ANZSOG Research Fellow Sophie Yates has won the Osborne Best Paper Award for the best paper by a new researcher at the International Research Society for Public Management’s 2018 Conference in Edinburgh.

Her paper, titled “Applying ‘big G’ and ‘small g’ gender to Victoria’s Royal Commission into Family Violence”, explored how expert witnesses and the Commission itself framed the problem of domestic and family violence (DFV). Problem framing is important because the way policy problems are framed has implications for the actions that are taken to address them, which then affect real-world outcomes.

A related article by Ms Yates, “Power, Process, Plumbing: Big G and Small g Gender in Victoria’s Family Violence Policy Subsystem” has just been published in the Australian Journal of Public Administration, and focuses on the impact of people’s understandings of gender in the domestic and family violence system.

The article draws on interviews with policy actors whose work is relevant to DFV, exploring how they understand gender. Ms Yates uses examples from interviews with policy actors to connect participants’ understanding of gender with their attitudes to the role of gender in DFV, and discusses the practical and theoretical implications of her research for feminist DFV advocates and policymakers.

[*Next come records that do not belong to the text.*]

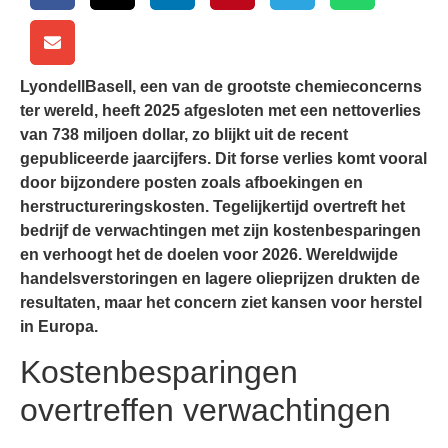
LyondellBasell, een van de grootste chemieconcerns
ter wereld, heeft 2025 afgesloten met een nettoverlies
van 738 miljoen dollar, zo blijkt uit de recent
gepubliceerde jaarcijfers. Dit forse verlies komt vooral
door bijzondere posten zoals afboekingen en
herstructureringskosten. Tegelijkertijd overtreft het
bedrijf de verwachtingen met zijn kostenbesparingen
en verhoogt het de doelen voor 2026. Wereldwijde
handelsverstoringen en lagere olieprijzen drukten de
resultaten, maar het concern ziet kansen voor herstel
in Europa.
Kostenbesparingen
overtreffen verwachtingen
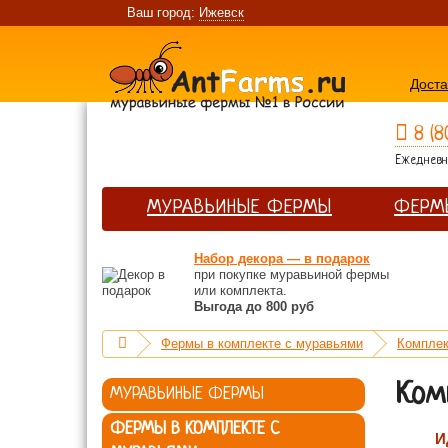
Ваш город:
Ижевск
Доста
8 (8
Ежедневно
МУРАВЬИНЫЕ ФЕРМЫ
ФЕРМ
Набор декора — в подарок
при покупке муравьиной фермы
или комплекта.
Выгода до 800 руб
Фермы в комплекте с муравьями
Комплек
Ком
МУРАВЬИНЫЕ ФЕРМЫ
ФЕРМЫ В КОМПЛЕКТЕ С
И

Using a framework of ‘big G’ (categorical) and ‘small g’ (process) gender to explore the various ways different actors talked about the concept, Ms Yates explains why varied definitions of gender pose a problem for feminist DFV advocates.

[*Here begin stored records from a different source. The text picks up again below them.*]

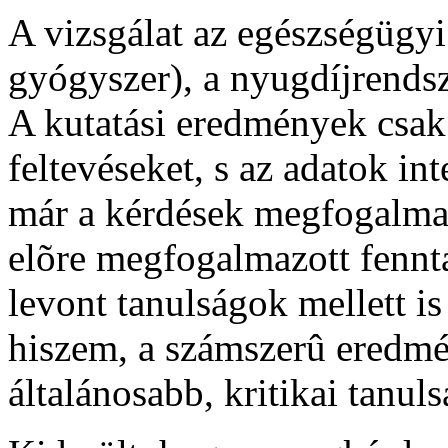
A vizsgálat az egészségügyi 
gyógyszer), a nyugdíjrendsze
A kutatási eredmények csak 
feltevéseket, s az adatok int
már a kérdések megfogalmazá
elõre megfogalmazott fennta
levont tanulságok mellett is 
hiszem, a számszerû eredmé
általánosabb, kritikai tanul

OMG the most amazing @MsSophieRae wins the New Researcher best paper award at #IRSPM2018 @awparocks @ANZSOG so proud!! pic.twitter.com/BhC7Vx7d3z

— Janine O’Flynn (@JanineOFlynn) April 12, 2018

Ms Yates concludes that big G, categorical understandings of gender may be associated with reluctance to accept the role of gender in DFV (especially in family violence as broadly conceived), and that the adoption of small g gender and intersectional feminist theory helps us to understand what structures and processes lie behind incidents of DFV, how to factor them into policy analysis, and how we might act to alter them.

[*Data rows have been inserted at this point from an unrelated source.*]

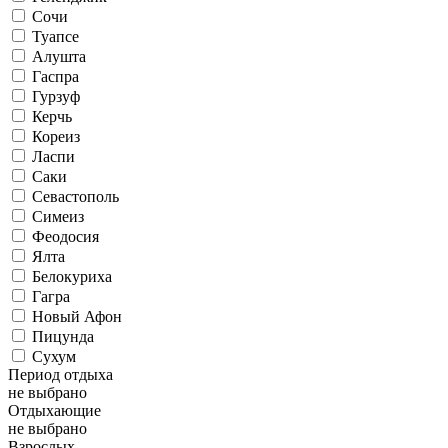
Сочи
Туапсе
Алушта
Гаспра
Гурзуф
Керчь
Кореиз
Ласпи
Саки
Севастополь
Симеиз
Феодосия
Ялта
Белокуриха
Гагра
Новый Афон
Пицунда
Сухум
Период отдыха
не выбрано
Отдыхающие
не выбрано
Взрослых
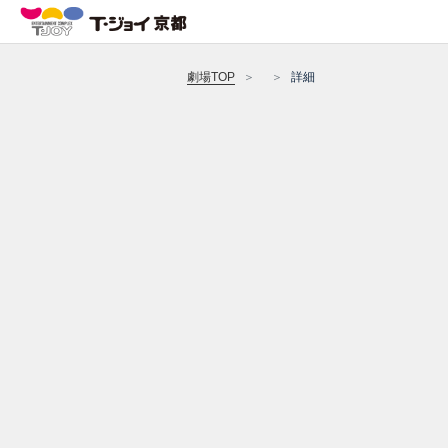
劇場TOP
詳細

Ms Yates said she was very happy to receive the award, and to see work on gender recognised at a mainstream public management conference. The prize was jointly awarded to Yunxiang Zhang of Fudan University for his paper on co-production in Shanghai-based bike sharing schemes.

Last year, Ms Yates and ANZSOG’s Professor John Alford won the Institute of Public Administration Australia’s Sam Richardson Award for their work on the co-production of public services.

The award is presented annually to the authors of the most important or influential article published in the Australian Journal of Public Administration, as judged by the AJPA’s editorial board and representatives of the divisions of the Institute of Public Administration Australia.